Another documentary during this period, “Chasing Heroin,” a two-hour Frontline documentary, written and directed by Marcela Gaviria, was far more pointed in describing how the epidemic began as a result of Big Pharma. The doc solidly describes how Perdue convinced the FDA to allow Oxycontin to claim it “might be less addicting.” After this lie was revealed, Perdue paid $600 million and revised the product with new “abuse-deterrent properties." But the rest of the documentary never returned to Big Pharma or efforts to reduce the supply.

As of this writing, the only change since the explosive 60 Minutes/Washington Post investigative report was that Rep. Tom Marino (R-Pa.), who sponsored the bill, has removed his name from consideration for drug czar. We will see if other sponsors of the legislation suffer at the polls, or whether an effort to remove the law will garner any support.

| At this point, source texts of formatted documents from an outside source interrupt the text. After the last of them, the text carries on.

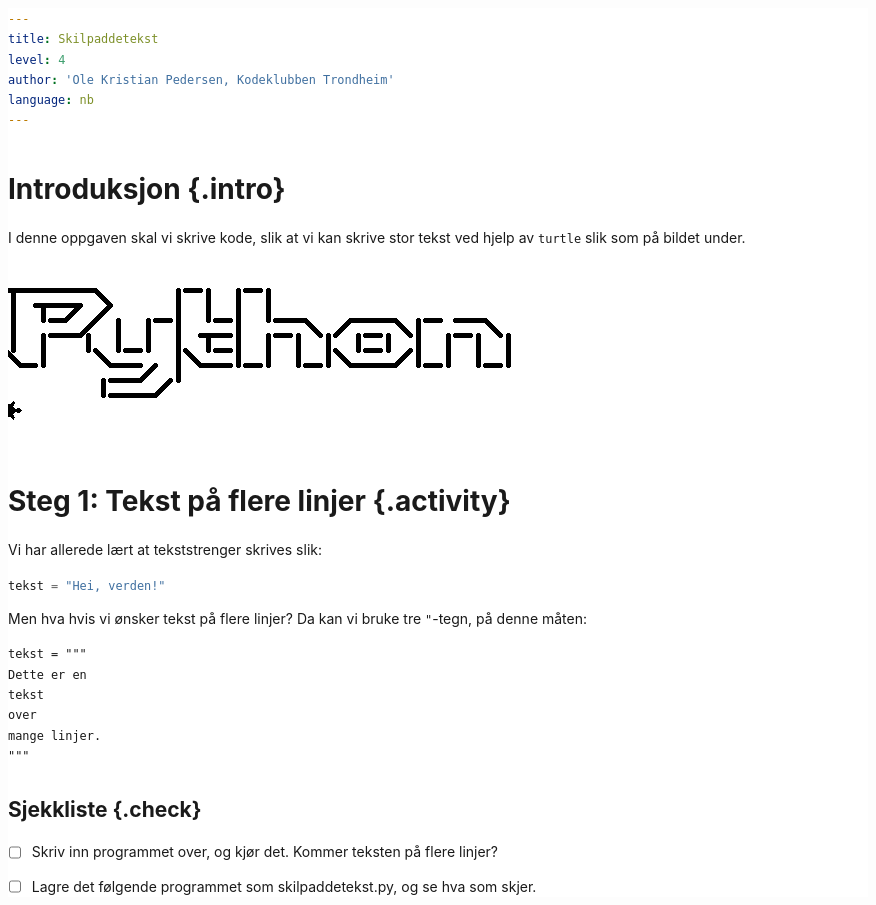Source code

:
 ```yaml
---
title: Skilpaddetekst
level: 4
author: 'Ole Kristian Pedersen, Kodeklubben Trondheim'
language: nb
---
```



# Introduksjon {.intro}

I denne oppgaven skal vi skrive kode, slik at vi kan skrive stor tekst ved hjelp
av `turtle` slik som på bildet under.

![Bilde av ordet "python" skrevet med stor tekst](turtle_python.png)


# Steg 1: Tekst på flere linjer {.activity}

Vi har allerede lært at tekststrenger skrives slik:

```python
tekst = "Hei, verden!"
```

Men hva hvis vi ønsker tekst på flere linjer? Da kan vi bruke tre `"`-tegn, på
denne måten:

```
tekst = """
Dette er en
tekst
over
mange linjer.
"""
```

## Sjekkliste {.check}

- [ ] Skriv inn programmet over, og kjør det. Kommer teksten på flere linjer?

- [ ] Lagre det følgende programmet som skilpaddetekst.py, og se hva som skjer.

TV news continues to focus on the heartbreaking individual stories of addiction, the damage opioids have wreaked on our communities, and how doctors, clinics, courts, police and first responders are dealing with the crisis. While well-intentioned, their failure to confront the root causes—Big Pharma, its lobbyists and the laws that enable them—will doom us to a continuing cycle of misery. We need Big News to step up and do more. It’s the crisis in our backyards. There will be no solution until we curtail and rethink the pharmaceutical pipeline.